### [RECORDS TO USE]
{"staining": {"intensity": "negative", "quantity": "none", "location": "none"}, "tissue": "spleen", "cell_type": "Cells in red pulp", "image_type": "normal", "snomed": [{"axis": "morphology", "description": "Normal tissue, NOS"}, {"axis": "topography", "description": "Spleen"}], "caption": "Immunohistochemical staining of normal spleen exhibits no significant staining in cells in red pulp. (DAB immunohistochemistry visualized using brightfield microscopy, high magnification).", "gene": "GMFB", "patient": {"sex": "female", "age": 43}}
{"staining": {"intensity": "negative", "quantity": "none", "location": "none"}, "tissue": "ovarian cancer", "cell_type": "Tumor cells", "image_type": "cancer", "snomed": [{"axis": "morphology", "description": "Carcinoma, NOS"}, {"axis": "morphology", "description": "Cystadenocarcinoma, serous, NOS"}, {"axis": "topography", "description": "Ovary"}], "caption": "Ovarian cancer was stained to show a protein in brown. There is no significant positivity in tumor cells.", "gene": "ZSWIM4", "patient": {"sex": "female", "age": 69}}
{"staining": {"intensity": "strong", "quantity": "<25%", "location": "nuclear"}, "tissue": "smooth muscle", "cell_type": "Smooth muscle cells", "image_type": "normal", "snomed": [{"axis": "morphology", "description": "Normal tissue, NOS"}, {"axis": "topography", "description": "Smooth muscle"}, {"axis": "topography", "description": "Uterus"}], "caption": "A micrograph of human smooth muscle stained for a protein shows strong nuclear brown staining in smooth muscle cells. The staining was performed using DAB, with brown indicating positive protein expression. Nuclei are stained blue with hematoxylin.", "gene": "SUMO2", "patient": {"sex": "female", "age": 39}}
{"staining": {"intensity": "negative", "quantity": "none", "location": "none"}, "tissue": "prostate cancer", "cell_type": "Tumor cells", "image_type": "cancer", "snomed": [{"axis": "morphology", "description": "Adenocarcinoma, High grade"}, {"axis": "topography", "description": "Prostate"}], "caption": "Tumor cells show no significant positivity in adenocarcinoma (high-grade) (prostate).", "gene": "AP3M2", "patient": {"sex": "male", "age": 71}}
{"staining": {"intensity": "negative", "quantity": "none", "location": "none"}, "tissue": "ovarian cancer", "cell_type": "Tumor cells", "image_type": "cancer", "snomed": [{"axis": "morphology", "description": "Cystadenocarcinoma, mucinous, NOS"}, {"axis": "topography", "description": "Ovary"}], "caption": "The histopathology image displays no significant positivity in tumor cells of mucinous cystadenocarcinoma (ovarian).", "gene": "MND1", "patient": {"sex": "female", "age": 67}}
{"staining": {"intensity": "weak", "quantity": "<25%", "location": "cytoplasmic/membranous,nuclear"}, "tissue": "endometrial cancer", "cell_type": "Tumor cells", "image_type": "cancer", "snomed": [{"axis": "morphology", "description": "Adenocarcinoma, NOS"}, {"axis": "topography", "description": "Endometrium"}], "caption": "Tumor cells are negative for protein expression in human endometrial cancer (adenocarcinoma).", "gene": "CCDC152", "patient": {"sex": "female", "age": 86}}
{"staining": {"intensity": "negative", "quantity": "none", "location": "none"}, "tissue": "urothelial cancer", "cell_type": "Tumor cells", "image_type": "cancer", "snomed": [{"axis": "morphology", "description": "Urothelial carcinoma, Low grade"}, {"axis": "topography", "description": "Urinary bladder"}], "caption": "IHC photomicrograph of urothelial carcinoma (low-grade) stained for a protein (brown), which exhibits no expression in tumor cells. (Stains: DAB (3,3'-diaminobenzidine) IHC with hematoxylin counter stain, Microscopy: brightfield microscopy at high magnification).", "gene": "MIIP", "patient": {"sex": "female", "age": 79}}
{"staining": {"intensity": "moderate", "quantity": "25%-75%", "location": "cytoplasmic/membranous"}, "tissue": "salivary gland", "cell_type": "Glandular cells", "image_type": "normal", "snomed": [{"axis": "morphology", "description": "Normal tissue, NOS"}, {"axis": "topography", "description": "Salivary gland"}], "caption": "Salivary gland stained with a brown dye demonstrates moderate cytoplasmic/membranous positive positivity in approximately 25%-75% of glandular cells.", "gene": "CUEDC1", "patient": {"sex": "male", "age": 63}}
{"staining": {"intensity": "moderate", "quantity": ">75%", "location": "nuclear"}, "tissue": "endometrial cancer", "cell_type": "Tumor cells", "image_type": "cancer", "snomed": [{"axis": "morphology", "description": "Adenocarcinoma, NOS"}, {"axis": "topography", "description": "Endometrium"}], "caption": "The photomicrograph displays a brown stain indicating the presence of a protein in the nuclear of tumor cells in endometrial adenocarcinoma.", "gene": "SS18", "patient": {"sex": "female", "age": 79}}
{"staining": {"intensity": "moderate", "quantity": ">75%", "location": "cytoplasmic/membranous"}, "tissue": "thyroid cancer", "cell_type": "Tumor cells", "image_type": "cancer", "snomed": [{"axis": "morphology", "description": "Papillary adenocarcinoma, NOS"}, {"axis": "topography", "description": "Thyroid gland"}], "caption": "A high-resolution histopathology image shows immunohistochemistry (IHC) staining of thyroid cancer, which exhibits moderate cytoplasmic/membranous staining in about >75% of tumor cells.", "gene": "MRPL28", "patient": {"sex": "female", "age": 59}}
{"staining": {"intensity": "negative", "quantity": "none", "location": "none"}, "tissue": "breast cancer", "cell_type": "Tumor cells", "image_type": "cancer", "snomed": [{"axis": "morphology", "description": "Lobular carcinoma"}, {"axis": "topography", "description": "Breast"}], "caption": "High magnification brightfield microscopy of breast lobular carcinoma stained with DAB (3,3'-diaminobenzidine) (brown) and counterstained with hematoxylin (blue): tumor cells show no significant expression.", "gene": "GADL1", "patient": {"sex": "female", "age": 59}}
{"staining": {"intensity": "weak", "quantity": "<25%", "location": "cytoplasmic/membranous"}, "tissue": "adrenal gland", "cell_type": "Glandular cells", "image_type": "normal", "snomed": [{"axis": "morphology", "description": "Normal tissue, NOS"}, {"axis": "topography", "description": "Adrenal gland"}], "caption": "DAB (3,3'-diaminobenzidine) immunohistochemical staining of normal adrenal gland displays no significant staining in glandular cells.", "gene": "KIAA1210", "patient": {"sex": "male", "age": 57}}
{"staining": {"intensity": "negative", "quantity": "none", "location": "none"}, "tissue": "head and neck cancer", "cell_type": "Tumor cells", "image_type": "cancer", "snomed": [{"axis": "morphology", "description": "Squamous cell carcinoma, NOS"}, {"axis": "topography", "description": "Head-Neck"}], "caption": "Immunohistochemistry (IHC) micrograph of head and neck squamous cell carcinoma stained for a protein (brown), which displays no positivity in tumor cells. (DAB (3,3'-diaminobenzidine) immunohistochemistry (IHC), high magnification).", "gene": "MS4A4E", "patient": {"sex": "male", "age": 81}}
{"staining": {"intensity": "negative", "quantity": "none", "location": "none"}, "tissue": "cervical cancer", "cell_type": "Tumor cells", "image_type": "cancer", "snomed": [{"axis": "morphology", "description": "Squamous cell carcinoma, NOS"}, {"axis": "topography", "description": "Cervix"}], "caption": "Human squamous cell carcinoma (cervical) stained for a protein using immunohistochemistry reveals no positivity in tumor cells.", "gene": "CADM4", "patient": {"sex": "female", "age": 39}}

### [PROBLEM TO WORK ON]
Which lines in the listing above hold the word "indicating"? Show each of them.

### [RESPONSE FOR THIS EXERCISE]
{"staining": {"intensity": "strong", "quantity": "<25%", "location": "nuclear"}, "tissue": "smooth muscle", "cell_type": "Smooth muscle cells", "image_type": "normal", "snomed": [{"axis": "morphology", "description": "Normal tissue, NOS"}, {"axis": "topography", "description": "Smooth muscle"}, {"axis": "topography", "description": "Uterus"}], "caption": "A micrograph of human smooth muscle stained for a protein shows strong nuclear brown staining in smooth muscle cells. The staining was performed using DAB, with brown indicating positive protein expression. Nuclei are stained blue with hematoxylin.", "gene": "SUMO2", "patient": {"sex": "female", "age": 39}}
{"staining": {"intensity": "moderate", "quantity": ">75%", "location": "nuclear"}, "tissue": "endometrial cancer", "cell_type": "Tumor cells", "image_type": "cancer", "snomed": [{"axis": "morphology", "description": "Adenocarcinoma, NOS"}, {"axis": "topography", "description": "Endometrium"}], "caption": "The photomicrograph displays a brown stain indicating the presence of a protein in the nuclear of tumor cells in endometrial adenocarcinoma.", "gene": "SS18", "patient": {"sex": "female", "age": 79}}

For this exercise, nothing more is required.